In future though, it can see disruptive new technology actually kicking the process along, perhaps into the core.

  • Network Functions Virtualisation (NFV) and Software-Defined Networking (SDN) are emerging technology developments that might enable and encourage core network sharing in the future, depending on how standards and OEM products/services evolve.

It's all to do with the costs

All this activity stems from an overriding need to reduce costs dramatically and maximise the savings as the industry is driven by data traffic growth - a dynamic we all understand.  But why haven’t telcos chased the same sort of cost savings by offering and/or buying capacity from each other on a wholesale basis. From the outside looking in, such arrangements would offer a cleaner/clearer commercial interface, but industry experience seems to show that operators give these arrangements a wide birth.

Perhaps it’s because wholesale relationships, right across the telecoms landscape, are  often  shotgun or arranged marriages rather than love matches - often being brought into being for regulatory reasons, such as virtual unbundling or MVNO establishment (both just forms of wholesale capacity buying).

“The big problem with wholesale deals is that, usually, one of the parties ultimately has no control.”  says Chris Buist, director at consultancy Colegeo.  “There is always a suspicion that they’re not getting the rock-bottom price.  With sharing you can set things up so that you know you’re both sharing equally, be that in pain or gain.”

So is sharing really on the up and up?

“If you go back 5 or 6 years some operators were starting to think about  it… now people are still either thinking about or they’re actually doing it!”

Isn’t it tricky to engineer the actual deal, to think through all the implications and issues?

Yes, but we find that sharing is about what are you going to include - for instance, very often partners exclude small cells as these are a basis for competitive advantage. And they often exclude the metropolitan areas as well. As of today the scope of the deals vary quite a bit - people don’t throw everything into it and you could share with more than one player. “

So could sharing could be part of a settlement which prevented two mobile operators from consolidating? “It could,” agrees Chris, “although some regulators will be wary of this since what’s happening in Denmark - there you had two operators who created a shared network and a few years’ later have come back saying they want to merge!”
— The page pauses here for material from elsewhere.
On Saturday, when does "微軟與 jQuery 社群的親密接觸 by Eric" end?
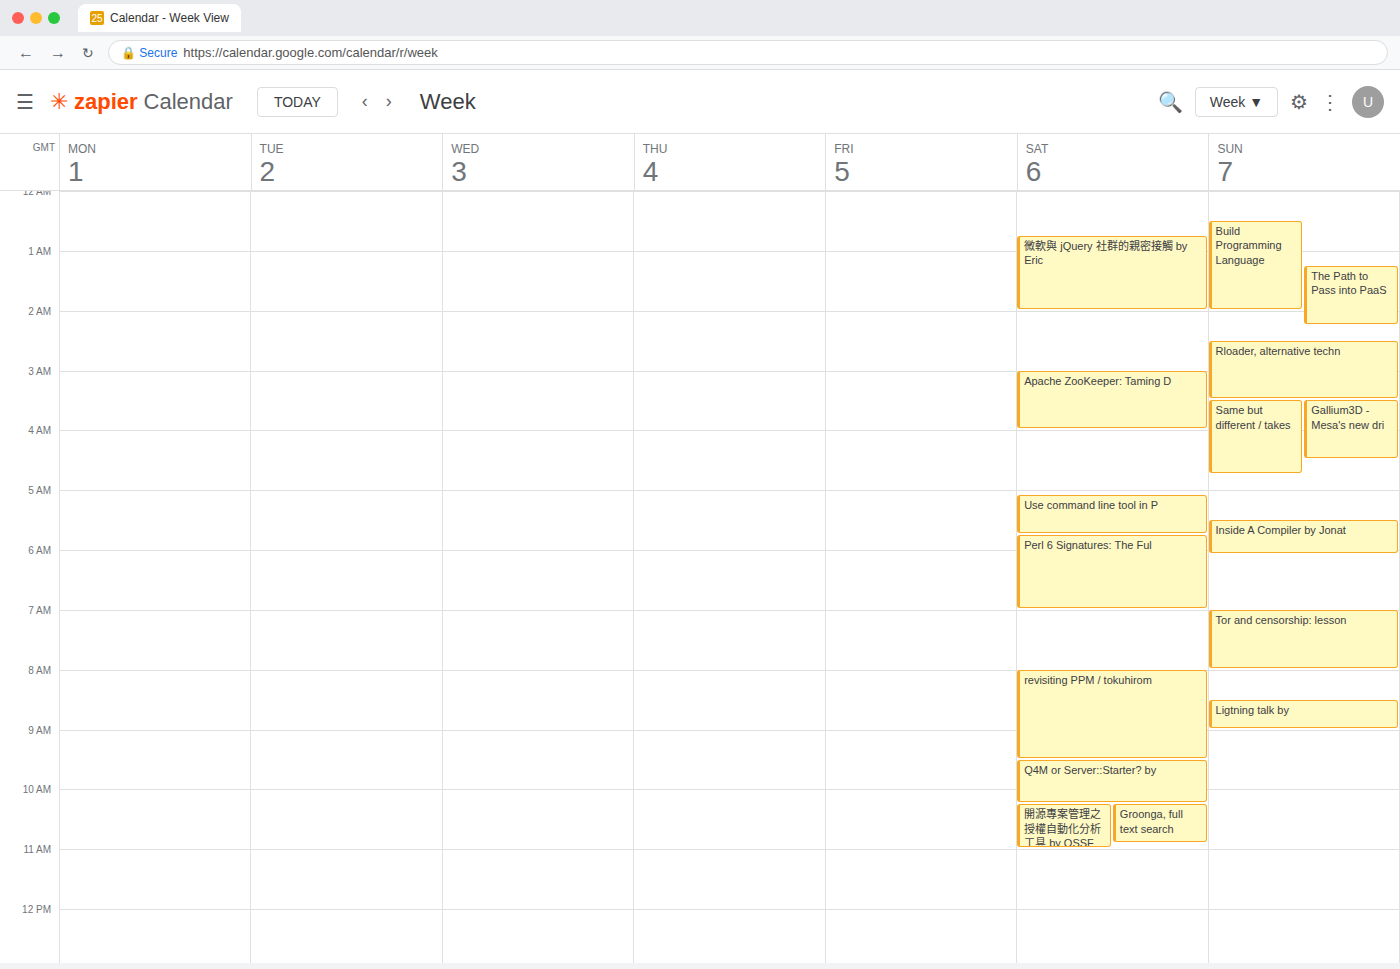
2:00 AM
So it’s not as if network sharing deals are easier to engineer. According to Chris up to 20 to 30 per cent of all mooted sharing deals either don’t progress or fail.

Why? “Cultural clashing is the big one.  Large operators talking to a small operators always think they’re going to lose competitive advantage. And sometimes the stronger partner starts to lose its nerve, thinking that it’s giving away too much.”

“People often believe that their coverage is so much better than the other guy -  but that’s rubbish. We point out that it can be matched,” it’s just a matter of time.